Alcoholism can be defined in several ways. As defined as a dependence by the fourth edition of the Diagnostic and Statistical Manual of Mental Disorders (DSM-IV), it is characterized by at least three of the following symptoms that last for a year or longer:
- Greater tolerance to alcohol
Withdrawal symptoms if alcohol use stops
- Drinking more alcohol than intended regularly
- Inability or desire to control use
- Excessive time spent obtaining or figuring out how to obtain alcohol, using alcohol or recovering from its use
- Continued use despite negative physical and psychological consequences
- Reduction in ability to function socially, or in previous level of recreational or work activities.
There is quite a bit of debate about whether alcoholism is technically a “disease” or a dependence. Also there are numerous explanations as to cause. It is known that some alcoholics seem to have a genetic pull towards the condition; yet not all people with these genes exhibit it. However, if one notes a lot of family history of alcoholism, it may be prudent to not consume alcohol. Even small amounts of alcohol might make one more prone to dependence.
In general, addiction created by alcoholism tends to gradually cause problems in the alcoholic’s personal, social and work life. In most cases, these problems alone cannot help the alcoholic stop drinking, a sure sign of alcoholism. In fact many recovering alcoholics believe that the majority of alcoholics must hit extreme “rock bottom” before they can commit to sobriety.

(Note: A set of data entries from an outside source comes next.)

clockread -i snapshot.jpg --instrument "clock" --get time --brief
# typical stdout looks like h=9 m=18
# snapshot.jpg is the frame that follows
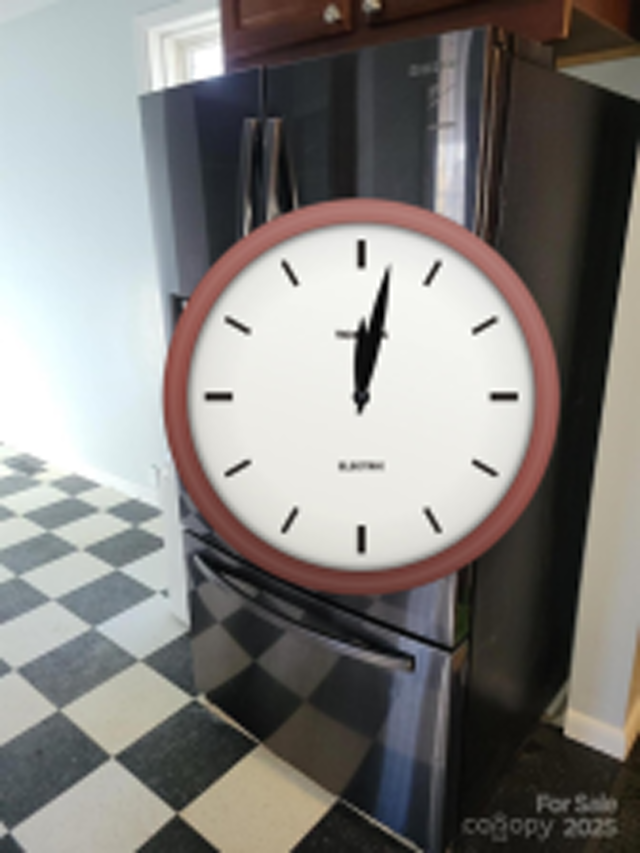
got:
h=12 m=2
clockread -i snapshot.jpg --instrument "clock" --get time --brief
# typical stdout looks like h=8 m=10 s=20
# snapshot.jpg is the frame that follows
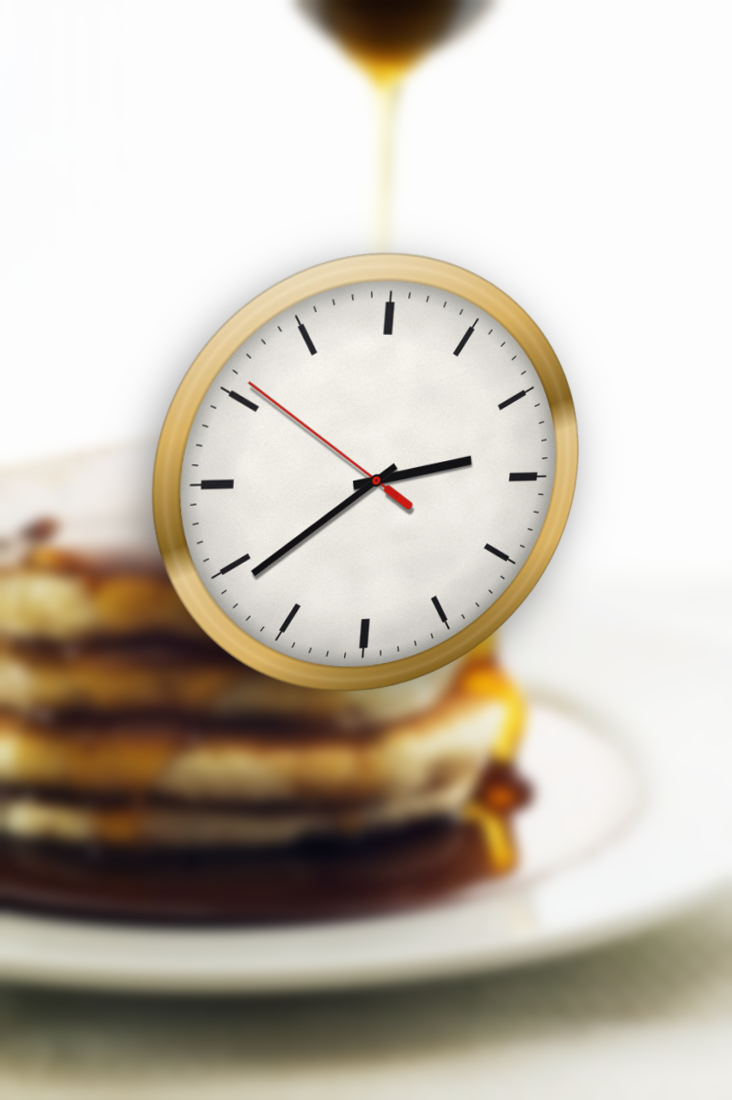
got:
h=2 m=38 s=51
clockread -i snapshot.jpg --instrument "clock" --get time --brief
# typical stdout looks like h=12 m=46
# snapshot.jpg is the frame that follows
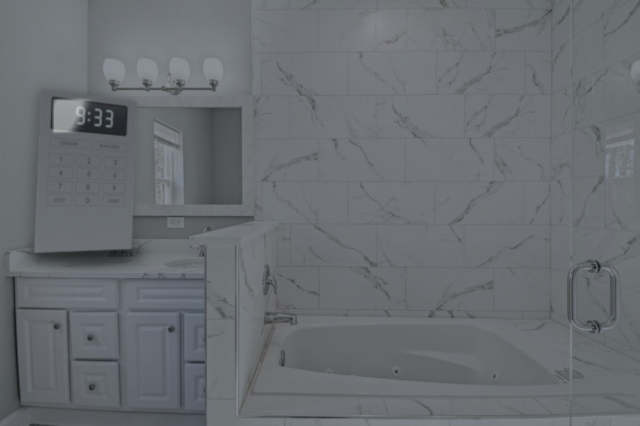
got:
h=9 m=33
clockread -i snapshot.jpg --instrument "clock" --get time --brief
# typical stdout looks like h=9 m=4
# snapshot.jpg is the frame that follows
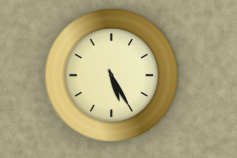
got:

Further, excessive drinking is in essence poisoning the body. Alcoholics risk destroying their kidneys, liver, and numerous heart disease components when they continue to drink. Alcoholism remains a major health concern in the US, where it is estimated that $170 billion US Dollars (USD) a year is spent on health care issues related to it. There is also the collateral damage of the alcoholic’s behavior. A drunk driver, an alcoholic pregnant woman, or a spouse who becomes abusive as a result of alcohol, risks destroying not only him or herself, but also others.
Many different modes of treatment exist for alcoholism, and some are more successful than others. Recently, some alcoholics have preferred to participate in modified drinking programs. However, these programs are of recent inception, and are probably not quite as effective as complete abstinence. The theory behind their lack of success for many is that each drink reduces judgment, making it more likely the alcoholic will exceed previously set limits.
Programs like Alcoholics Anonymous (AA) have been successful for many, but AA does have its detractors. In particular, some alcoholics felt that taking any psychiatric medicines was considered as “cheating.” Some AA programs are now labeled “dual diagnosis” programs. They address the person’s alcoholism and other substantive mental illness at the same time. These have often proven effective for those who became alcoholics to mask symptoms of significant mental illness.
Others use a combination of psychological and drug therapy. Certain drugs create aversion to alcohol, or block the body’s pleasure releasing hormone response to alcohol. The latter may over time help the drinker stop, because there are no mental rewards to be had from continued drinking. The former can help one stop drinking because they cause extreme sickness if one does drink. However, these drugs can be physically dangerous to use if the alcoholic continues to drink.
Regardless of what program one uses to stop alcoholism, all true alcoholics are at extreme health risk when first ceasing alcohol. Severe alcoholics undergo delirium tremens, which can cause life-threatening convulsions during the first day to several days after ceasing drinking. Therefore, quitting drinking should be done under the guidance of medical professionals, who can help administer drug therapy that will prevent convulsions.